论文标题
无注释的学习深度表示,用于使用合成数据和自我标签
Annotation-free Learning of Deep Representations for Word Spotting using Synthetic Data and Self Labeling
论文作者
论文摘要
单词斑点是支持历史悠久的手写文档收集的首次探索的流行工具。如今,表现最好的方法依赖于机器学习技术,这些技术需要大量注释的培训材料。由于培训数据通常在应用程序方案中不可用,因此无注释的方法旨在解决未经代表性培训样本的检索任务。在这项工作中,我们提出了一种无注释的方法,该方法仍然采用机器学习技术,因此优于其他无学习方法。弱监督的培训计划依赖于词典,这不需要完全适合数据集。结合基于伪标记的训练样本的基于置信度的选择,我们实现了最新的逐个示例性能。此外,我们的方法允许执行逐弦的查询,这通常不是其他无注释方法的情况。
Word spotting is a popular tool for supporting the first exploration of historic, handwritten document collections. Today, the best performing methods rely on machine learning techniques, which require a high amount of annotated training material. As training data is usually not available in the application scenario, annotation-free methods aim at solving the retrieval task without representative training samples.

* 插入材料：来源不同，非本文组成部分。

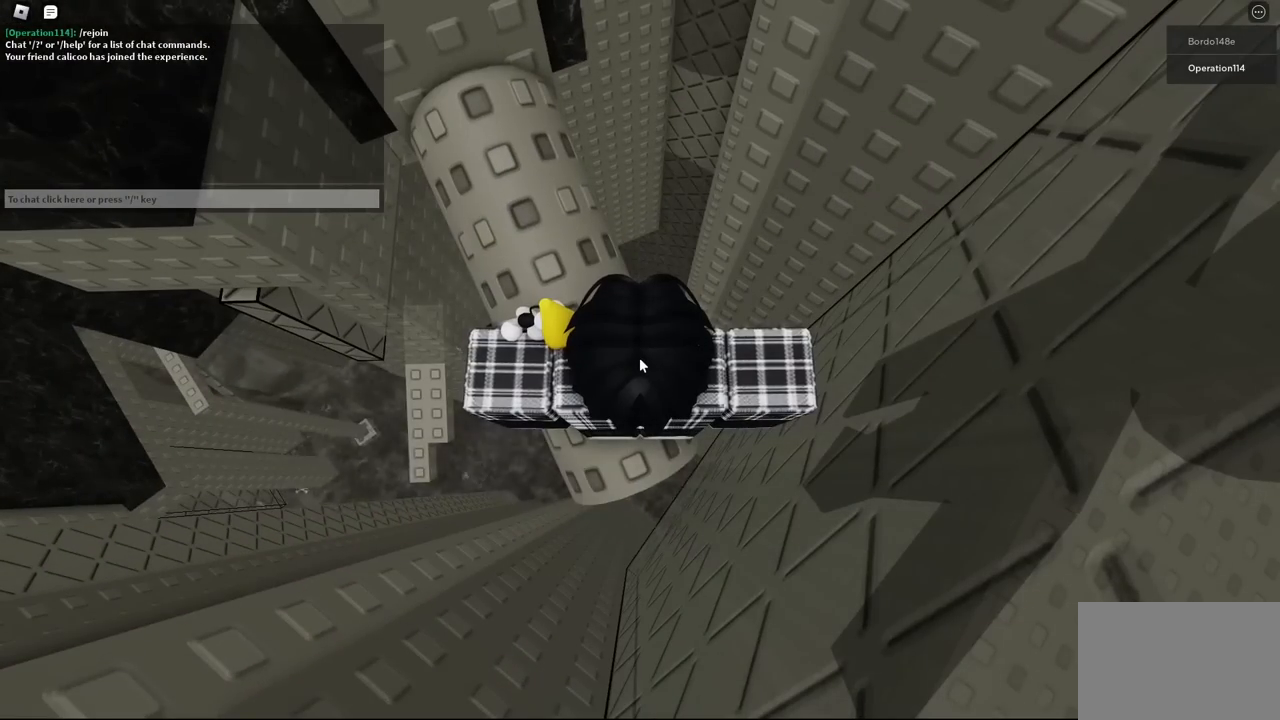
{"keys": [], "events": []}
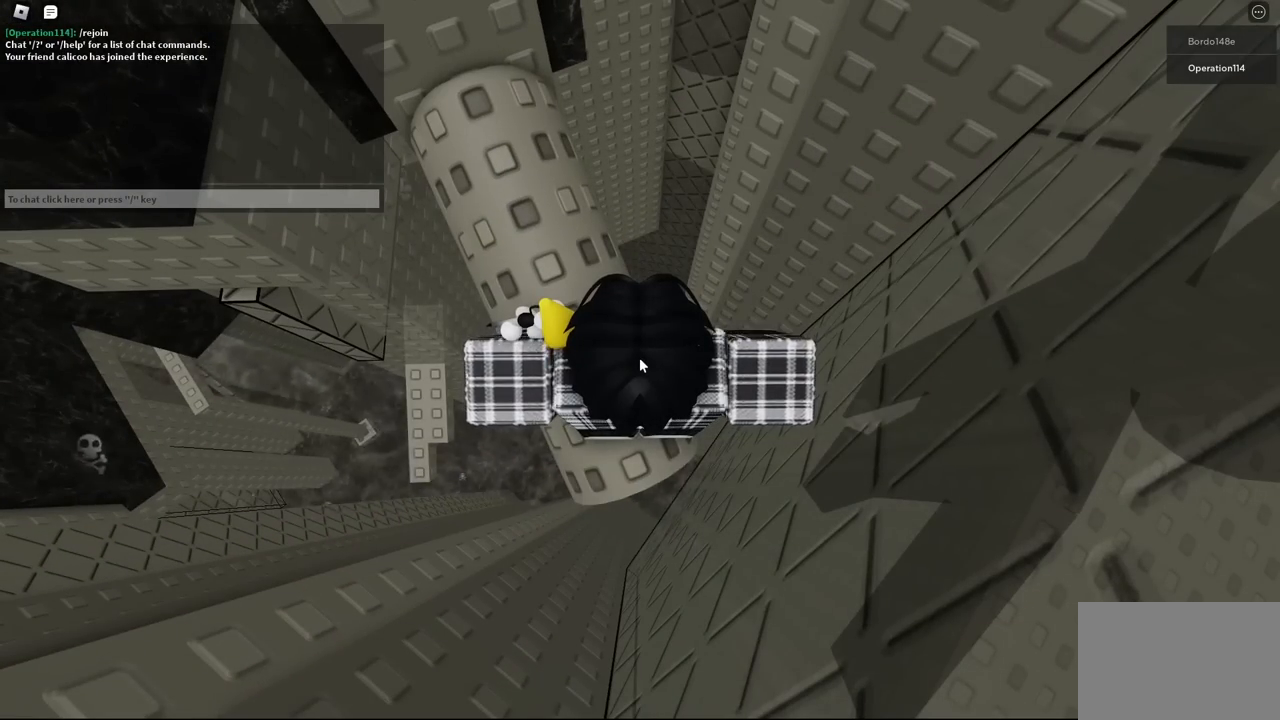
{"keys": [], "events": []}
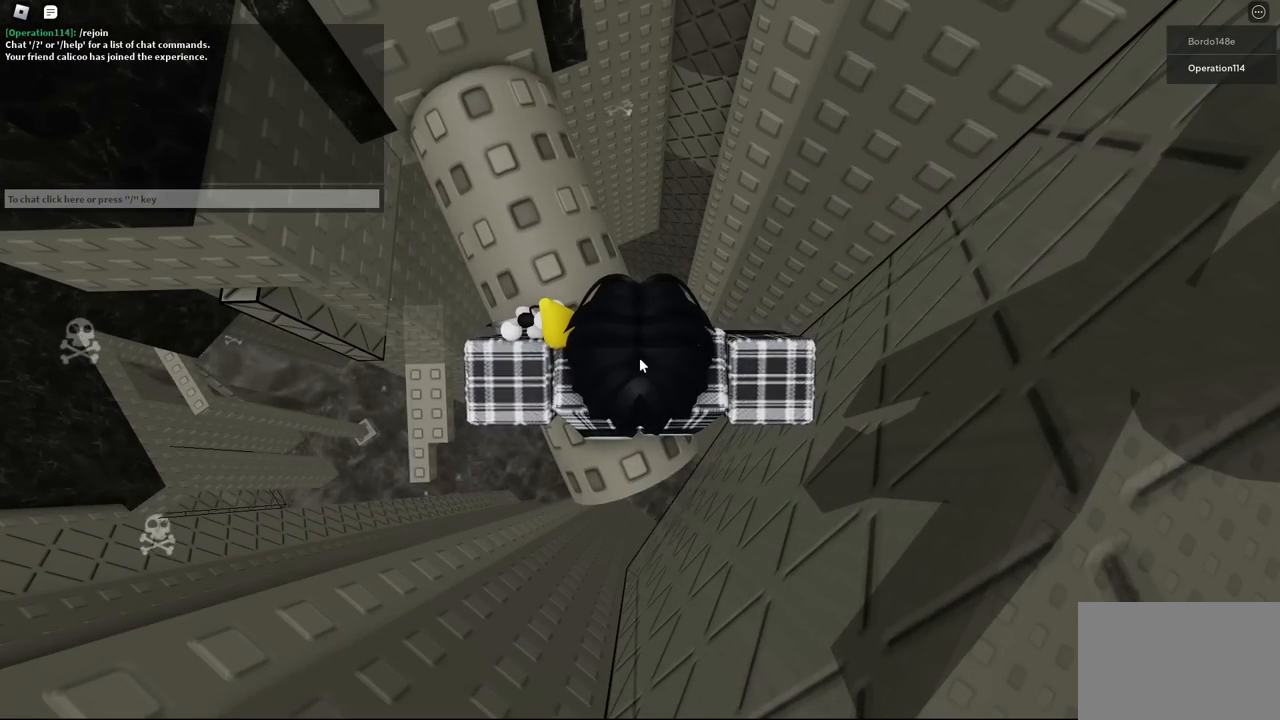
{"keys": [], "events": []}
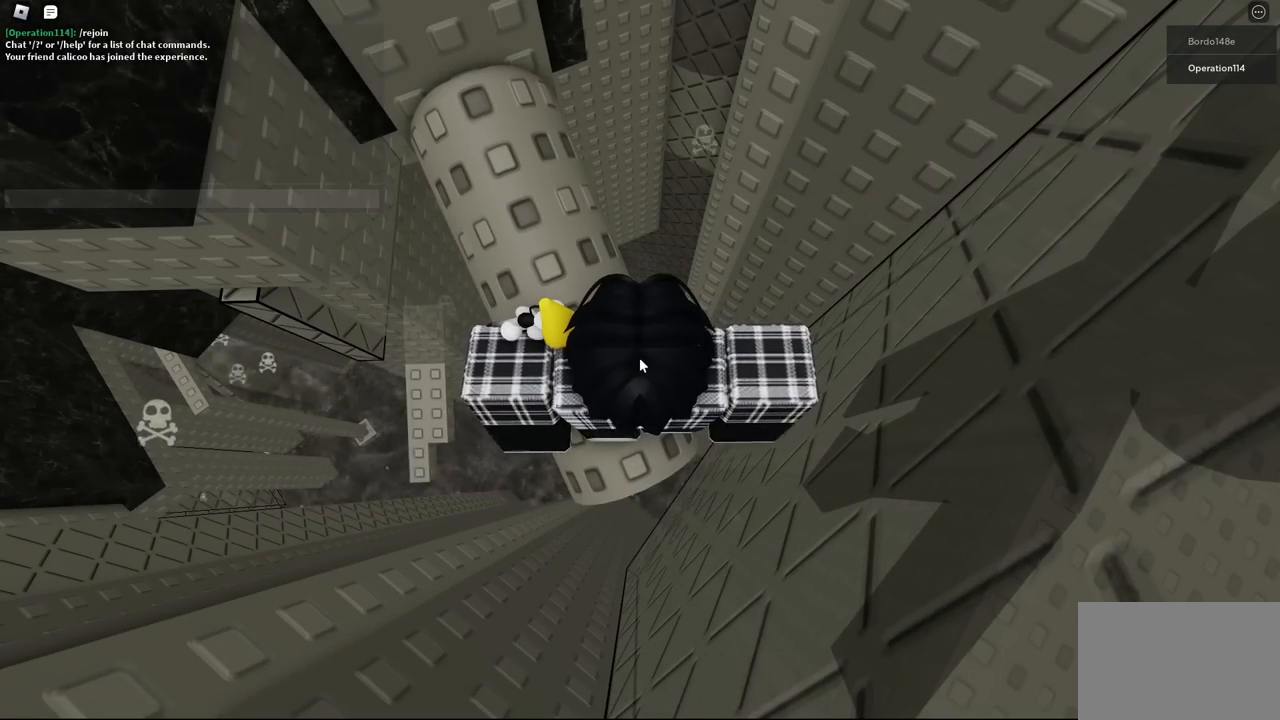
{"keys": [], "events": []}
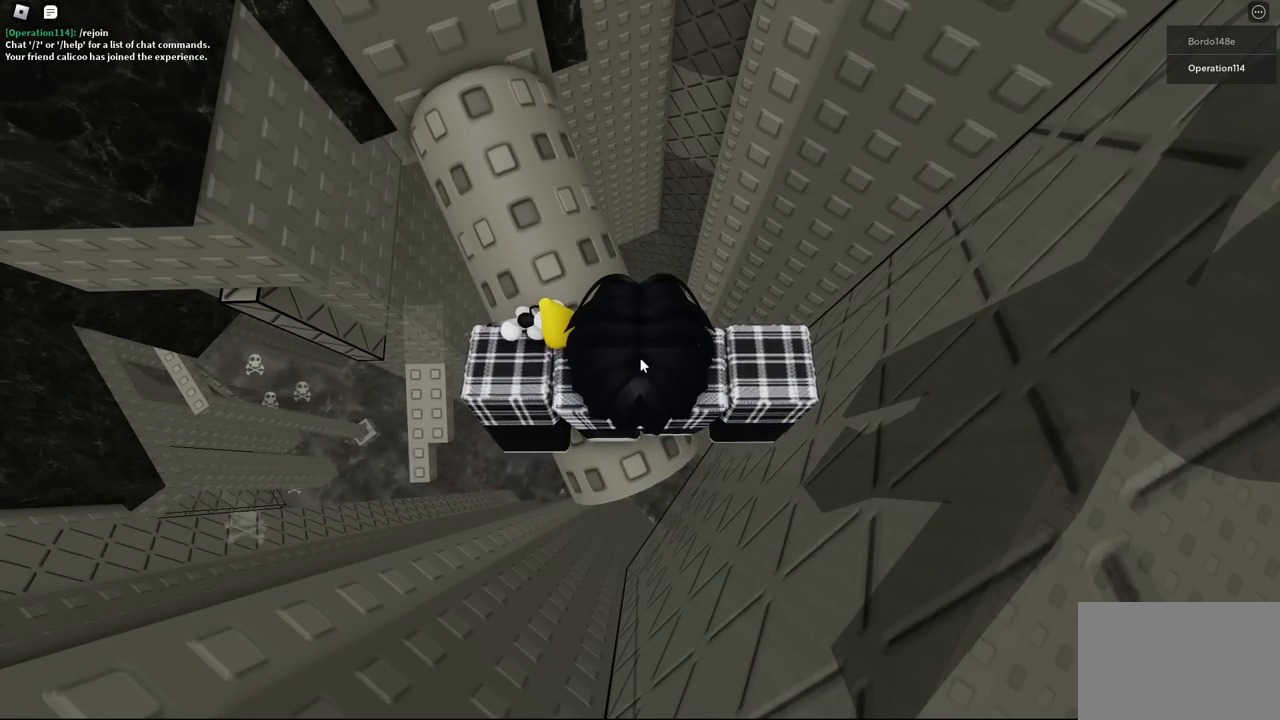
{"keys": [], "events": []}
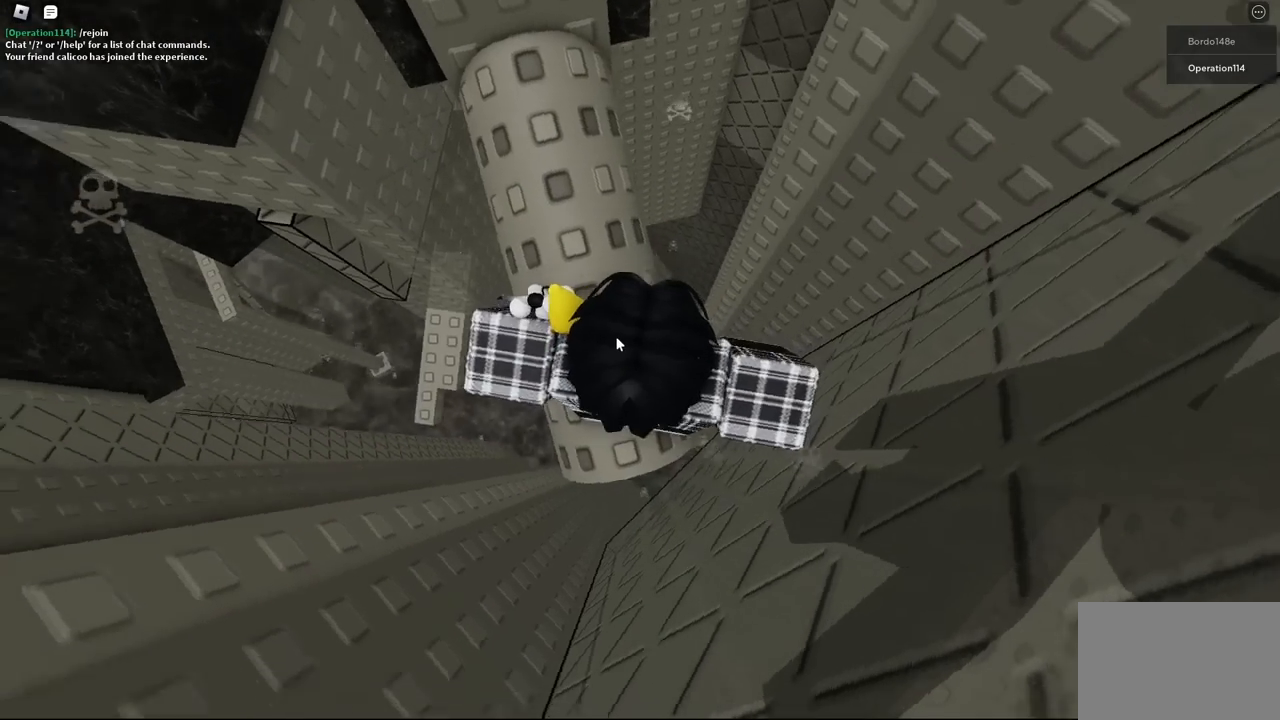
{"keys": [], "events": []}
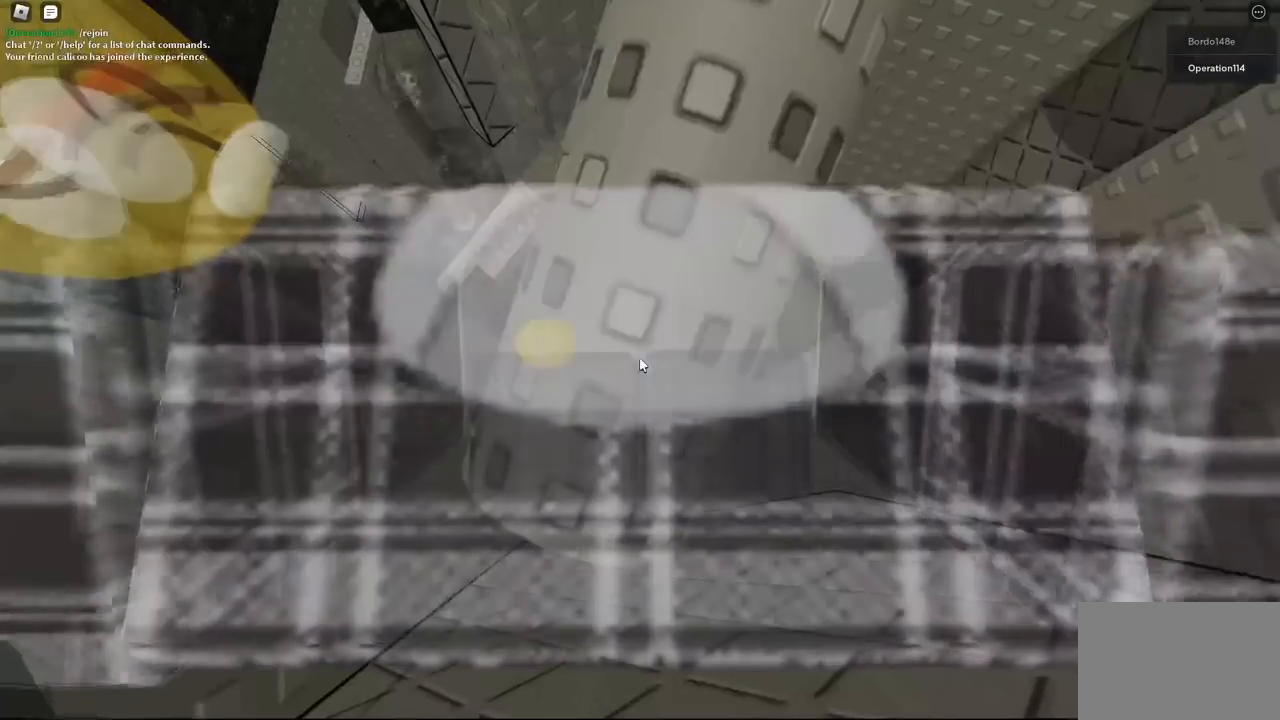
{"keys": ["s"], "events": [[150, "s", "down"], [183, "s", "up"], [483, "s", "down"]]}
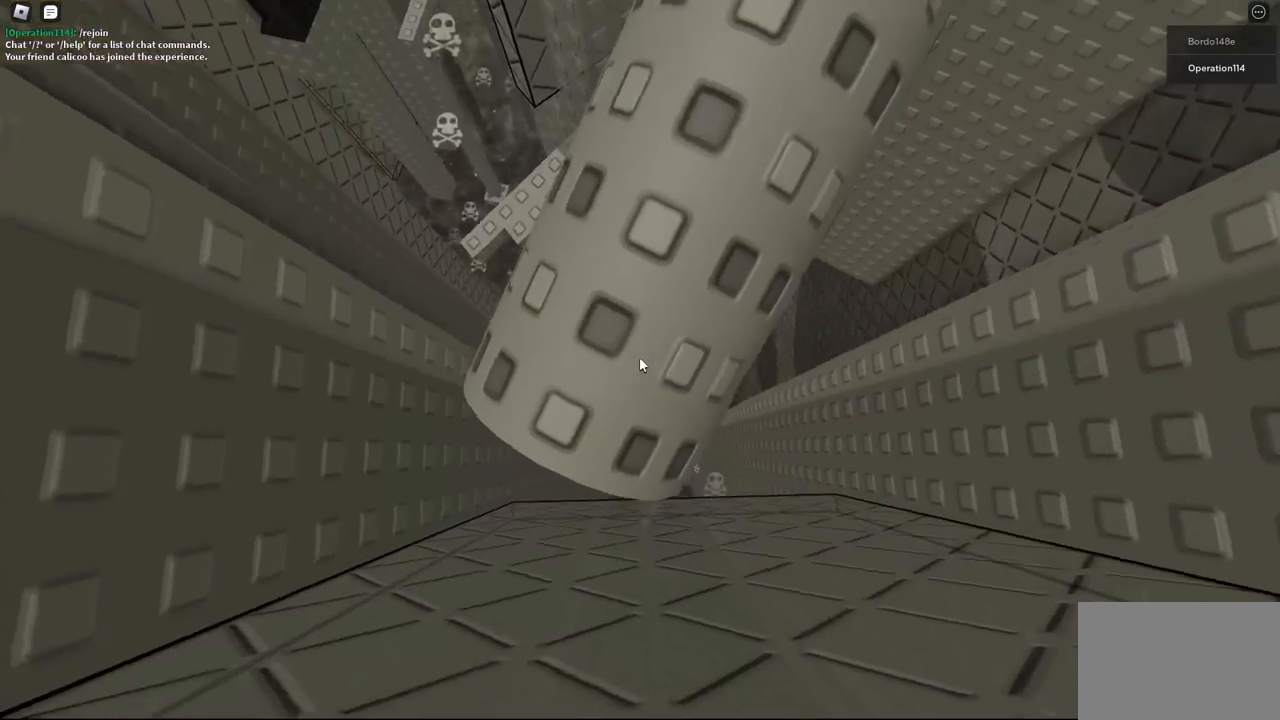
{"keys": [], "events": [[17, "s", "up"]]}
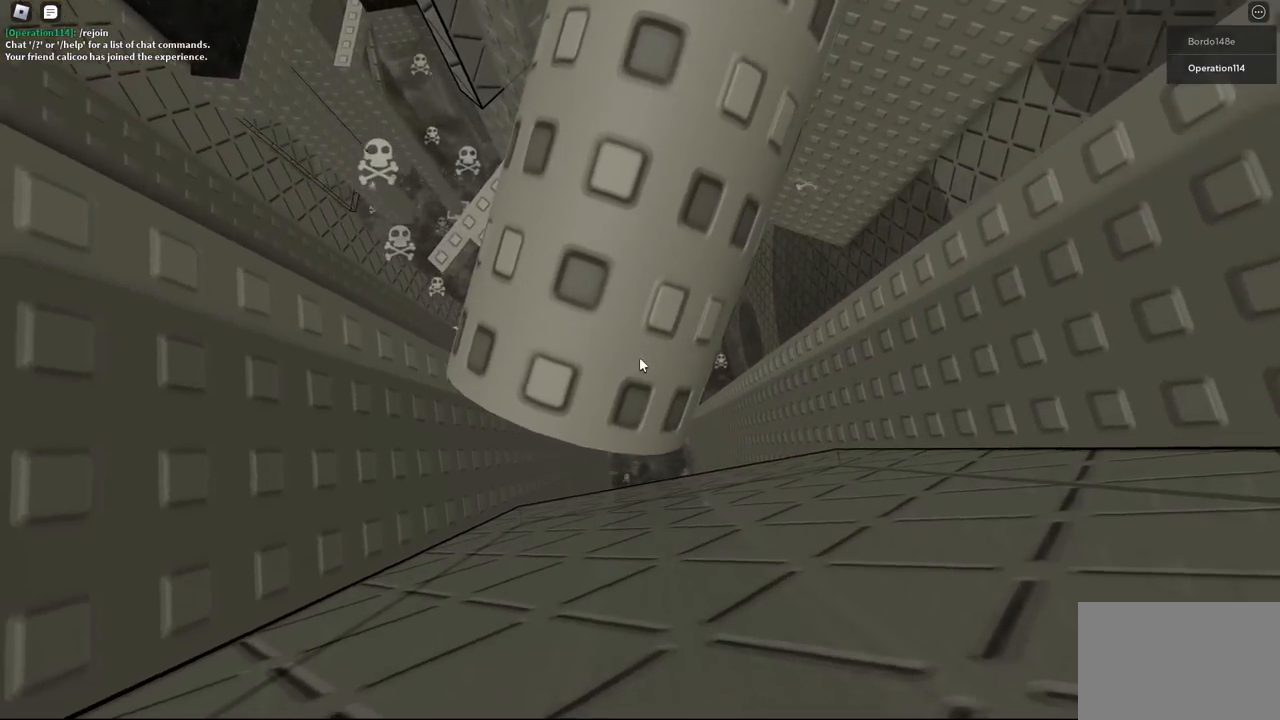
{"keys": [], "events": [[50, "d", "down"], [83, "d", "up"]]}
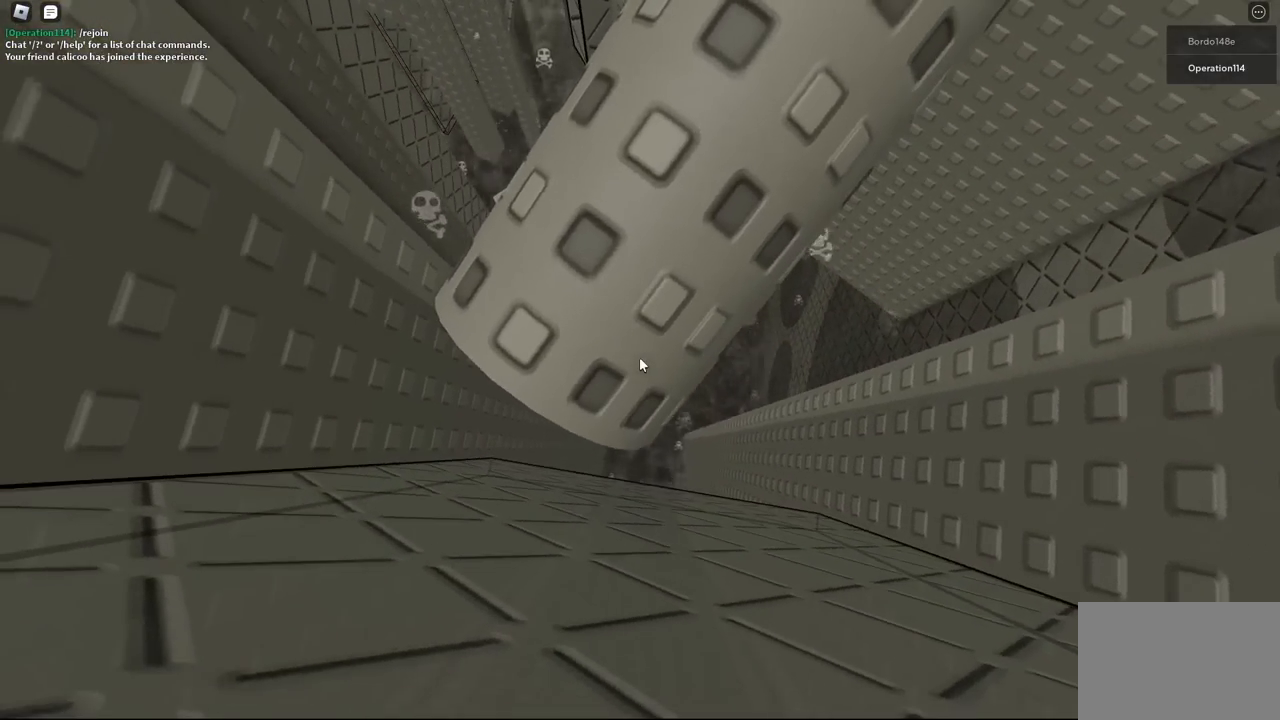
{"keys": [], "events": [[167, "a", "down"], [200, "a", "up"]]}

In this work, we present an annotation-free method that still employs machine learning techniques and therefore outperforms other learning-free approaches. The weakly supervised training scheme relies on a lexicon, that does not need to precisely fit the dataset. In combination with a confidence based selection of pseudo-labeled training samples, we achieve state-of-the-art query-by-example performances. Furthermore, our method allows to perform query-by-string, which is usually not the case for other annotation-free methods.